Heat a tablespoon of ghee in a kadai over medium heat.
Add the cashews, and roast until it turns light golden brown. Then add raisins and saute until they plump up. Then, remove the nuts and store them aside.
Add the unroasted Bombay rava to the kadai and roast on low flame until it turns aromatic; do not brown. It takes about 3-4 minutes. Stir continuously to prevent it from burning.
Then, slowly pour the milk into the kadai. Stir continuously to avoid lumps.
Simmer and stir occasionally until the sooji cooks well, and the kheer has thickened slightly. It takes 6-8 minutes.

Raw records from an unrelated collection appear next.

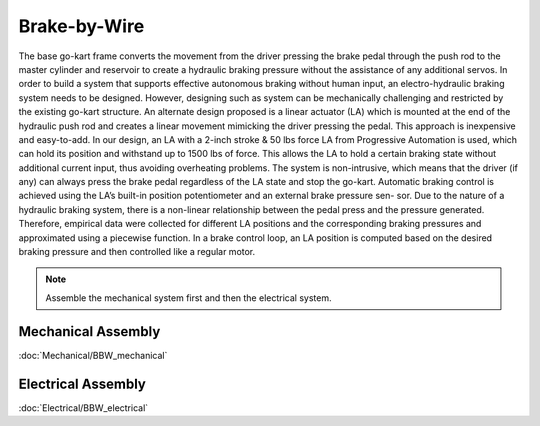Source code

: ==================================
Brake-by-Wire
==================================

The base go-kart frame converts the movement from the driver pressing the brake pedal through the push rod to the
master cylinder and reservoir to create a hydraulic braking pressure without the assistance of any additional servos.
In order to build a system that supports effective autonomous braking without human input, an electro-hydraulic braking
system needs to be designed. However, designing such as system can be mechanically challenging and
restricted by the existing go-kart structure. 
An alternate design proposed is a linear actuator (LA) which is mounted at the end of the hydraulic push rod and creates
a linear movement mimicking the driver pressing the pedal. This approach is inexpensive and easy-to-add. In our design,
an LA with a 2-inch stroke & 50 lbs force LA from Progressive Automation is used, which can hold its position and withstand
up to 1500 lbs of force. This allows the LA to hold a certain braking state without additional current input, thus avoiding
overheating problems. The system is non-intrusive, which means that the driver (if any) can always press the brake pedal
regardless of the LA state and stop the go-kart. 
Automatic braking control is achieved using the LA’s built-in position potentiometer and an external brake pressure sen-
sor. Due to the nature of a hydraulic braking system, there is a non-linear relationship between the pedal press and the
pressure generated. Therefore, empirical data were collected for different LA positions and the corresponding braking
pressures and approximated using a piecewise function. In a brake control loop, an LA position is computed based on the desired braking pressure and then controlled like a regular
motor.

.. note::

    Assemble the mechanical system first and then the electrical system.    

Mechanical Assembly
=========
:doc:`Mechanical/BBW_mechanical`


Electrical Assembly
=========
:doc:`Electrical/BBW_electrical`
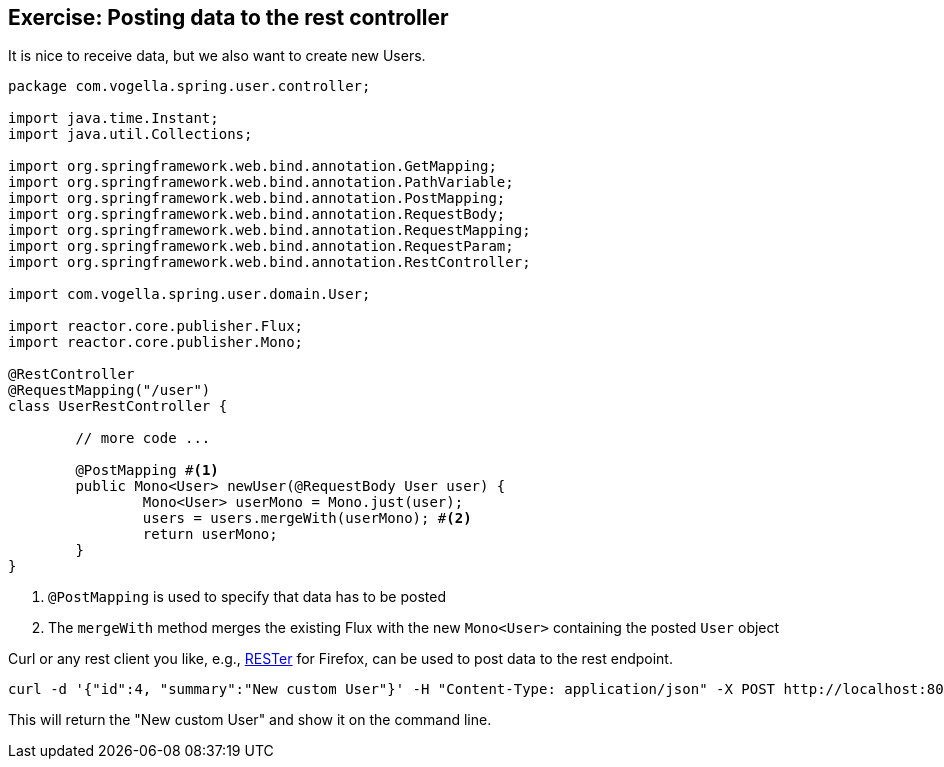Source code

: == Exercise: Posting data to the rest controller

It is nice to receive data, but we also want to create new Users.

[source, java]
----
package com.vogella.spring.user.controller;

import java.time.Instant;
import java.util.Collections;

import org.springframework.web.bind.annotation.GetMapping;
import org.springframework.web.bind.annotation.PathVariable;
import org.springframework.web.bind.annotation.PostMapping;
import org.springframework.web.bind.annotation.RequestBody;
import org.springframework.web.bind.annotation.RequestMapping;
import org.springframework.web.bind.annotation.RequestParam;
import org.springframework.web.bind.annotation.RestController;

import com.vogella.spring.user.domain.User;

import reactor.core.publisher.Flux;
import reactor.core.publisher.Mono;

@RestController
@RequestMapping("/user")
class UserRestController {

	// more code ...
	
	@PostMapping #<1>
	public Mono<User> newUser(@RequestBody User user) {
		Mono<User> userMono = Mono.just(user);
		users = users.mergeWith(userMono); #<2>
		return userMono;
	}
}
----

<1> `@PostMapping` is used to specify that data has to be posted
<2> The `mergeWith` method merges the existing Flux with the new `Mono<User>` containing the posted `User` object

Curl or any rest client you like, e.g., https://addons.mozilla.org/de/firefox/addon/rester/[RESTer] for Firefox, can be used to post data to the rest endpoint.

[source, curl]
----
curl -d '{"id":4, "summary":"New custom User"}' -H "Content-Type: application/json" -X POST http://localhost:8080/user
----

This will return the "New custom User" and show it on the command line.

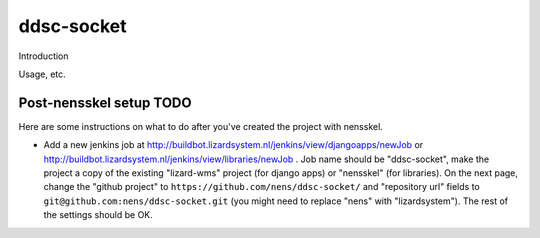 ddsc-socket
==========================================

Introduction

Usage, etc.


Post-nensskel setup TODO
------------------------

Here are some instructions on what to do after you've created the project with
nensskel.

- Add a new jenkins job at
  http://buildbot.lizardsystem.nl/jenkins/view/djangoapps/newJob or
  http://buildbot.lizardsystem.nl/jenkins/view/libraries/newJob . Job name
  should be "ddsc-socket", make the project a copy of the existing "lizard-wms"
  project (for django apps) or "nensskel" (for libraries). On the next page,
  change the "github project" to ``https://github.com/nens/ddsc-socket/`` and
  "repository url" fields to ``git@github.com:nens/ddsc-socket.git`` (you might
  need to replace "nens" with "lizardsystem"). The rest of the settings should
  be OK.
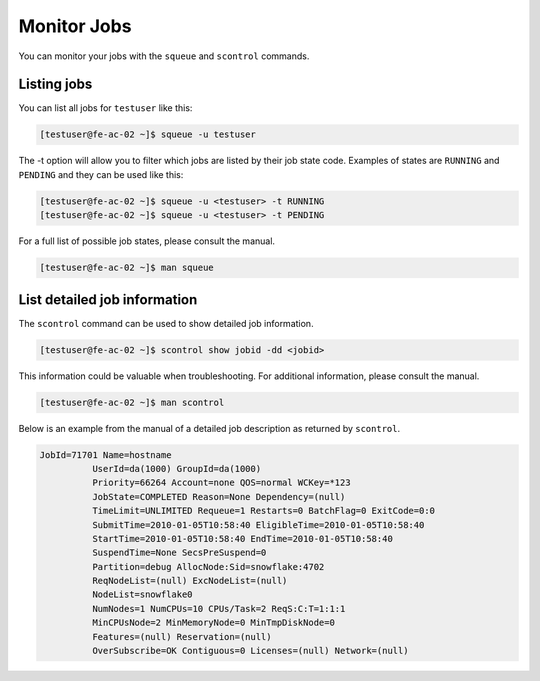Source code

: Monitor Jobs
============
You can monitor your jobs with the ``squeue`` and ``scontrol`` commands.

Listing jobs
-------------------------
You can list all jobs for ``testuser`` like this:

.. code-block:: console

   [testuser@fe-ac-02 ~]$ squeue -u testuser

The -t option will allow you to filter which jobs are listed by their job state code. Examples of states are ``RUNNING`` and ``PENDING`` and they can be used like this:

.. code-block:: console

   [testuser@fe-ac-02 ~]$ squeue -u <testuser> -t RUNNING
   [testuser@fe-ac-02 ~]$ squeue -u <testuser> -t PENDING

For a full list of possible job states, please consult the manual.

.. code-block:: console

   [testuser@fe-ac-02 ~]$ man squeue

List detailed job information
--------------------------------------------
The ``scontrol`` command can be used to show detailed job information.

.. code-block:: console

   [testuser@fe-ac-02 ~]$ scontrol show jobid -dd <jobid>

This information could be valuable when troubleshooting. For additional information, please consult the manual.

.. code-block:: console

   [testuser@fe-ac-02 ~]$ man scontrol

Below is an example from the manual of a detailed job description as returned by ``scontrol``.

.. code-block:: text

   JobId=71701 Name=hostname
             UserId=da(1000) GroupId=da(1000)
             Priority=66264 Account=none QOS=normal WCKey=*123
             JobState=COMPLETED Reason=None Dependency=(null)
             TimeLimit=UNLIMITED Requeue=1 Restarts=0 BatchFlag=0 ExitCode=0:0
             SubmitTime=2010-01-05T10:58:40 EligibleTime=2010-01-05T10:58:40
             StartTime=2010-01-05T10:58:40 EndTime=2010-01-05T10:58:40
             SuspendTime=None SecsPreSuspend=0
             Partition=debug AllocNode:Sid=snowflake:4702
             ReqNodeList=(null) ExcNodeList=(null)
             NodeList=snowflake0
             NumNodes=1 NumCPUs=10 CPUs/Task=2 ReqS:C:T=1:1:1
             MinCPUsNode=2 MinMemoryNode=0 MinTmpDiskNode=0
             Features=(null) Reservation=(null)
             OverSubscribe=OK Contiguous=0 Licenses=(null) Network=(null)
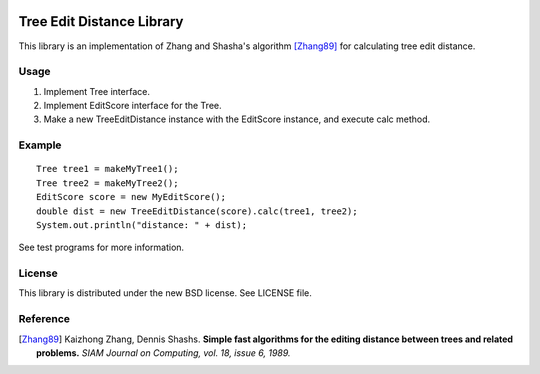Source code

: .. image:: https://travis-ci.org/nilsreiter/tree-edit-distance.svg?branch=master
    :target: https://travis-ci.org/nilsreiter/tree-edit-distance

Tree Edit Distance Library
==========================

This library is an implementation of Zhang and Shasha's algorithm [Zhang89]_ for calculating tree edit distance.


Usage
-----

1. Implement Tree interface.
2. Implement EditScore interface for the Tree.
3. Make a new TreeEditDistance instance with the EditScore instance, and execute calc method.


Example
-------

::

 Tree tree1 = makeMyTree1();
 Tree tree2 = makeMyTree2();
 EditScore score = new MyEditScore();
 double dist = new TreeEditDistance(score).calc(tree1, tree2);
 System.out.println("distance: " + dist);

See test programs for more information.

License
-------

This library is distributed under the new BSD license. See LICENSE file.

Reference
---------

.. [Zhang89]
   Kaizhong Zhang, Dennis Shashs.
   **Simple fast algorithms for the editing distance between trees and related problems.**
   *SIAM Journal on Computing, vol. 18, issue 6, 1989.*
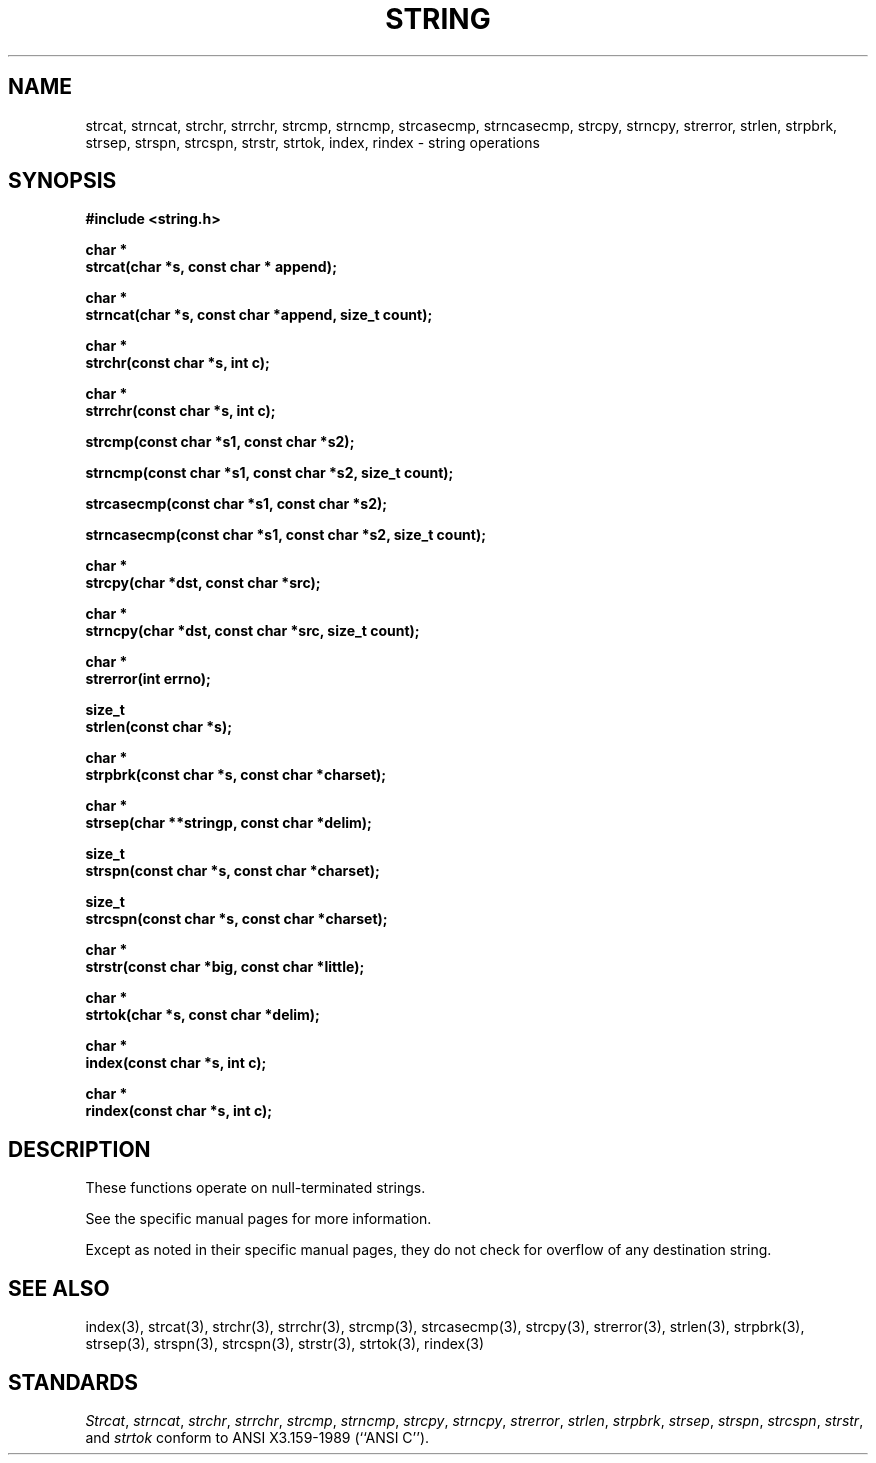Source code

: .\" Copyright (c) 1990 The Regents of the University of California.
.\" All rights reserved.
.\"
.\" This code is derived from software contributed to Berkeley by
.\" Chris Torek.
.\"
.\" Redistribution and use in source and binary forms are permitted provided
.\" that: (1) source distributions retain this entire copyright notice and
.\" comment, and (2) distributions including binaries display the following
.\" acknowledgement:  ``This product includes software developed by the
.\" University of California, Berkeley and its contributors'' in the
.\" documentation or other materials provided with the distribution and in
.\" all advertising materials mentioning features or use of this software.
.\" Neither the name of the University nor the names of its contributors may
.\" be used to endorse or promote products derived from this software without
.\" specific prior written permission.
.\" THIS SOFTWARE IS PROVIDED ``AS IS'' AND WITHOUT ANY EXPRESS OR IMPLIED
.\" WARRANTIES, INCLUDING, WITHOUT LIMITATION, THE IMPLIED WARRANTIES OF
.\" MERCHANTABILITY AND FITNESS FOR A PARTICULAR PURPOSE.
.\"
.\"	@(#)string.3	6.8 (Berkeley) 6/24/90
.\"
.TH STRING 3 "June 24, 1990"
.UC 4
.SH NAME
strcat, strncat, strchr, strrchr, strcmp, strncmp, strcasecmp,
strncasecmp, strcpy, strncpy, strerror, strlen, strpbrk, strsep,
strspn, strcspn, strstr, strtok, index, rindex \- string operations
.SH SYNOPSIS
.nf
.ft B
#include <string.h>

char *
strcat(char *s, const char * append);

char *
strncat(char *s, const char *append, size_t count);

char *
strchr(const char *s, int c);

char *
strrchr(const char *s, int c);

strcmp(const char *s1, const char *s2);

strncmp(const char *s1, const char *s2, size_t count);

strcasecmp(const char *s1, const char *s2);

strncasecmp(const char *s1, const char *s2, size_t count);

char *
strcpy(char *dst, const char *src);

char *
strncpy(char *dst, const char *src, size_t count);

char *
strerror(int errno);

size_t
strlen(const char *s);

char *
strpbrk(const char *s, const char *charset);

char *
strsep(char **stringp, const char *delim);

size_t
strspn(const char *s, const char *charset);

size_t
strcspn(const char *s, const char *charset);

char *
strstr(const char *big, const char *little);

char *
strtok(char *s, const char *delim);

char *
index(const char *s, int c);

char *
rindex(const char *s, int c);
.ft R
.fi
.SH DESCRIPTION
These functions operate on null-terminated strings.
.PP
See the specific manual pages for more information.
.PP
Except as noted in their specific manual pages,
they do not check for overflow of any destination
string.
.SH SEE\ ALSO
index(3), strcat(3), strchr(3), strrchr(3), strcmp(3), strcasecmp(3),
strcpy(3), strerror(3), strlen(3), strpbrk(3), strsep(3), strspn(3),
strcspn(3), strstr(3), strtok(3), rindex(3)
.SH STANDARDS
.IR Strcat ,
.IR strncat ,
.IR strchr ,
.IR strrchr ,
.IR strcmp ,
.IR strncmp ,
.IR strcpy ,
.IR strncpy ,
.IR strerror ,
.IR strlen ,
.IR strpbrk ,
.IR strsep ,
.IR strspn ,
.IR strcspn ,
.IR strstr ,
and
.IR strtok
conform to ANSI X3.159-1989 (``ANSI C'').

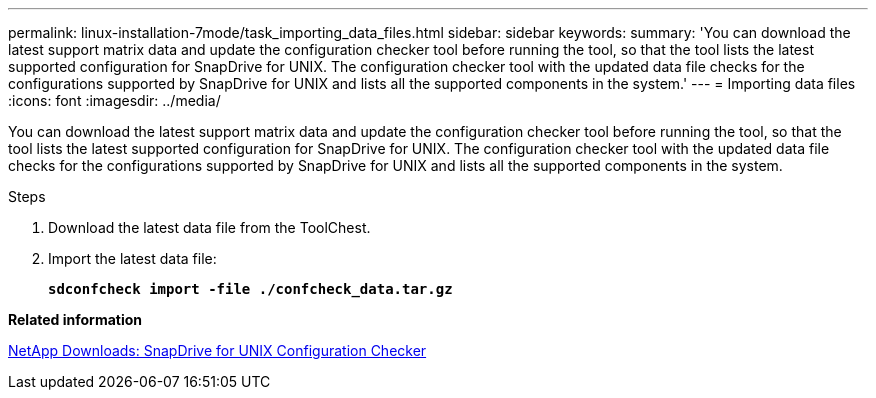 ---
permalink: linux-installation-7mode/task_importing_data_files.html
sidebar: sidebar
keywords:
summary: 'You can download the latest support matrix data and update the configuration checker tool before running the tool, so that the tool lists the latest supported configuration for SnapDrive for UNIX. The configuration checker tool with the updated data file checks for the configurations supported by SnapDrive for UNIX and lists all the supported components in the system.'
---
= Importing data files
:icons: font
:imagesdir: ../media/

[.lead]
You can download the latest support matrix data and update the configuration checker tool before running the tool, so that the tool lists the latest supported configuration for SnapDrive for UNIX. The configuration checker tool with the updated data file checks for the configurations supported by SnapDrive for UNIX and lists all the supported components in the system.

.Steps

. Download the latest data file from the ToolChest.
. Import the latest data file:
+
`*sdconfcheck import -file ./confcheck_data.tar.gz*`

*Related information*

http://mysupport.netapp.com/NOW/download/tools/snapdrive_config_checker_unix/[NetApp Downloads: SnapDrive for UNIX Configuration Checker]
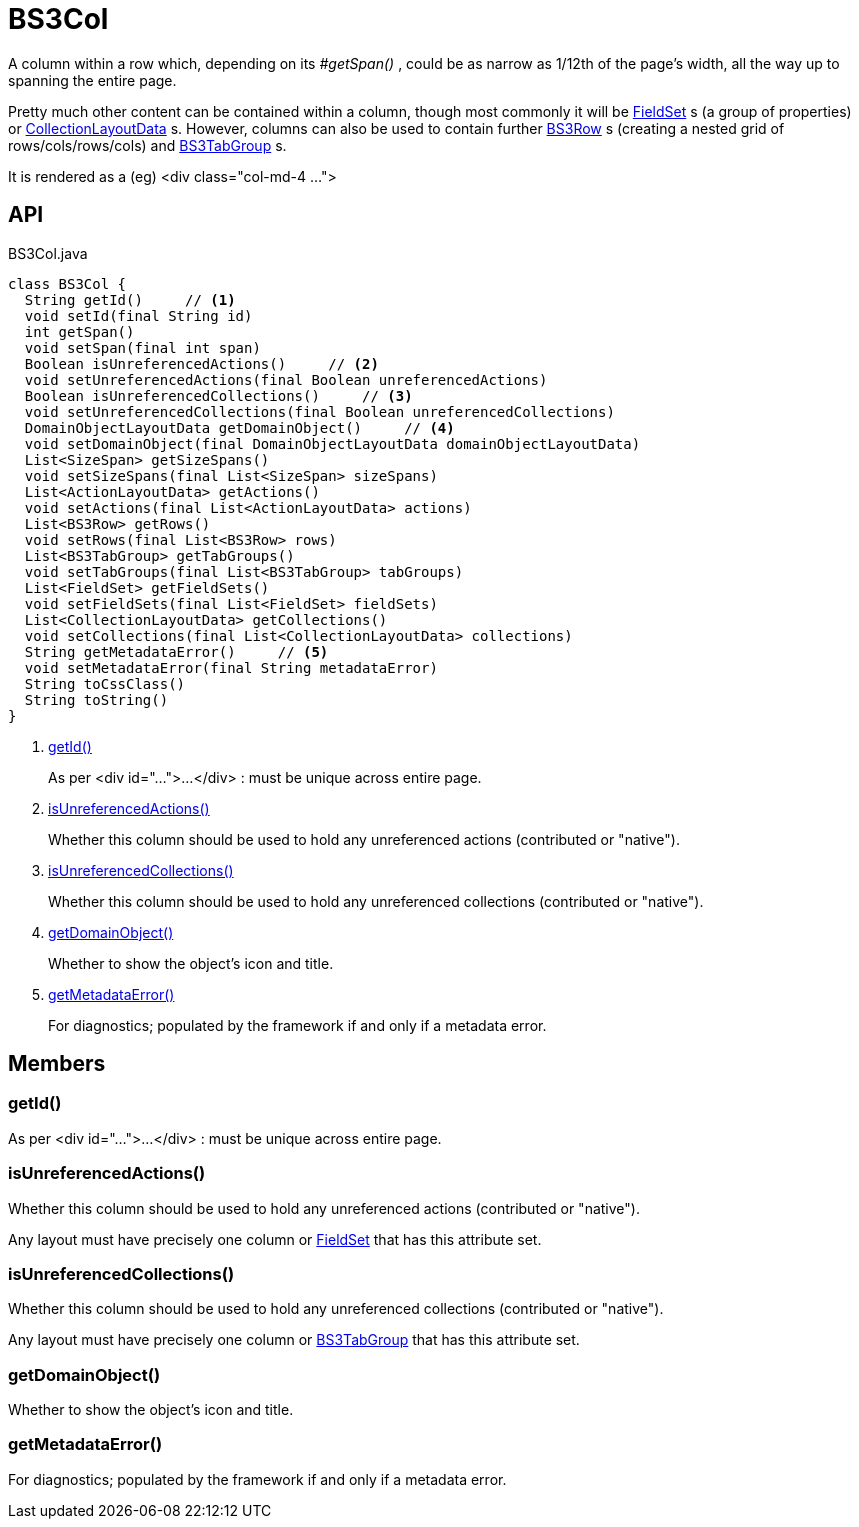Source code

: = BS3Col
:Notice: Licensed to the Apache Software Foundation (ASF) under one or more contributor license agreements. See the NOTICE file distributed with this work for additional information regarding copyright ownership. The ASF licenses this file to you under the Apache License, Version 2.0 (the "License"); you may not use this file except in compliance with the License. You may obtain a copy of the License at. http://www.apache.org/licenses/LICENSE-2.0 . Unless required by applicable law or agreed to in writing, software distributed under the License is distributed on an "AS IS" BASIS, WITHOUT WARRANTIES OR  CONDITIONS OF ANY KIND, either express or implied. See the License for the specific language governing permissions and limitations under the License.

A column within a row which, depending on its _#getSpan()_ , could be as narrow as 1/12th of the page's width, all the way up to spanning the entire page.

Pretty much other content can be contained within a column, though most commonly it will be xref:refguide:applib:index/layout/component/FieldSet.adoc[FieldSet] s (a group of properties) or xref:refguide:applib:index/layout/component/CollectionLayoutData.adoc[CollectionLayoutData] s. However, columns can also be used to contain further xref:refguide:applib:index/layout/grid/bootstrap3/BS3Row.adoc[BS3Row] s (creating a nested grid of rows/cols/rows/cols) and xref:refguide:applib:index/layout/grid/bootstrap3/BS3TabGroup.adoc[BS3TabGroup] s.

It is rendered as a (eg) <div class="col-md-4 ...">

== API

[source,java]
.BS3Col.java
----
class BS3Col {
  String getId()     // <.>
  void setId(final String id)
  int getSpan()
  void setSpan(final int span)
  Boolean isUnreferencedActions()     // <.>
  void setUnreferencedActions(final Boolean unreferencedActions)
  Boolean isUnreferencedCollections()     // <.>
  void setUnreferencedCollections(final Boolean unreferencedCollections)
  DomainObjectLayoutData getDomainObject()     // <.>
  void setDomainObject(final DomainObjectLayoutData domainObjectLayoutData)
  List<SizeSpan> getSizeSpans()
  void setSizeSpans(final List<SizeSpan> sizeSpans)
  List<ActionLayoutData> getActions()
  void setActions(final List<ActionLayoutData> actions)
  List<BS3Row> getRows()
  void setRows(final List<BS3Row> rows)
  List<BS3TabGroup> getTabGroups()
  void setTabGroups(final List<BS3TabGroup> tabGroups)
  List<FieldSet> getFieldSets()
  void setFieldSets(final List<FieldSet> fieldSets)
  List<CollectionLayoutData> getCollections()
  void setCollections(final List<CollectionLayoutData> collections)
  String getMetadataError()     // <.>
  void setMetadataError(final String metadataError)
  String toCssClass()
  String toString()
}
----

<.> xref:#getId__[getId()]
+
--
As per <div id="...">...</div> : must be unique across entire page.
--
<.> xref:#isUnreferencedActions__[isUnreferencedActions()]
+
--
Whether this column should be used to hold any unreferenced actions (contributed or "native").
--
<.> xref:#isUnreferencedCollections__[isUnreferencedCollections()]
+
--
Whether this column should be used to hold any unreferenced collections (contributed or "native").
--
<.> xref:#getDomainObject__[getDomainObject()]
+
--
Whether to show the object's icon and title.
--
<.> xref:#getMetadataError__[getMetadataError()]
+
--
For diagnostics; populated by the framework if and only if a metadata error.
--

== Members

[#getId__]
=== getId()

As per <div id="...">...</div> : must be unique across entire page.

[#isUnreferencedActions__]
=== isUnreferencedActions()

Whether this column should be used to hold any unreferenced actions (contributed or "native").

Any layout must have precisely one column or xref:refguide:applib:index/layout/component/FieldSet.adoc[FieldSet] that has this attribute set.

[#isUnreferencedCollections__]
=== isUnreferencedCollections()

Whether this column should be used to hold any unreferenced collections (contributed or "native").

Any layout must have precisely one column or xref:refguide:applib:index/layout/grid/bootstrap3/BS3TabGroup.adoc[BS3TabGroup] that has this attribute set.

[#getDomainObject__]
=== getDomainObject()

Whether to show the object's icon and title.

[#getMetadataError__]
=== getMetadataError()

For diagnostics; populated by the framework if and only if a metadata error.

Then add the sugar and stir well until the sugar dissolves completely. Continue to cook further for another 2-3 minutes until the kheer thickens slightly.
Lastly, stir in the cardamom powder and roasted nuts. Take the sooji kheer off the stove. It will thicken further as it cools down.
Serve Sooji kheer warm or chilled.
Notes
Tips to Make the Best Rava Payasam
Roasting Rava: Lightly roast the rava in ghee before adding milk. This enhances the flavor and prevents it from becoming mushy. You may also use fine sooji.
Stir Continuously: While adding milk to the roasted rava, stir continuously, or else the lumps can be formed.
Consistency: The kheer thickens as it cools down or during refrigeration, so make sure to make a slightly runnier consistency while cooking.
Variations
Sweetener: You can use any sweetener of your choice. You may also use jaggery instead of refined sugar. Just make sure it's organic and add it at the end, as impurities in the jaggery may curdle the milk.
Milk: Use whole milk for a thick and creamy kheer. If you are vegan, use almond or cashew milk.
Condensed Milk: You can add 2-3 tablespoons of condensed milk (reduce the sugar amount) to thicken and enhance the flavor.
Choice of Nuts: Add any nuts of your choice to this kheer.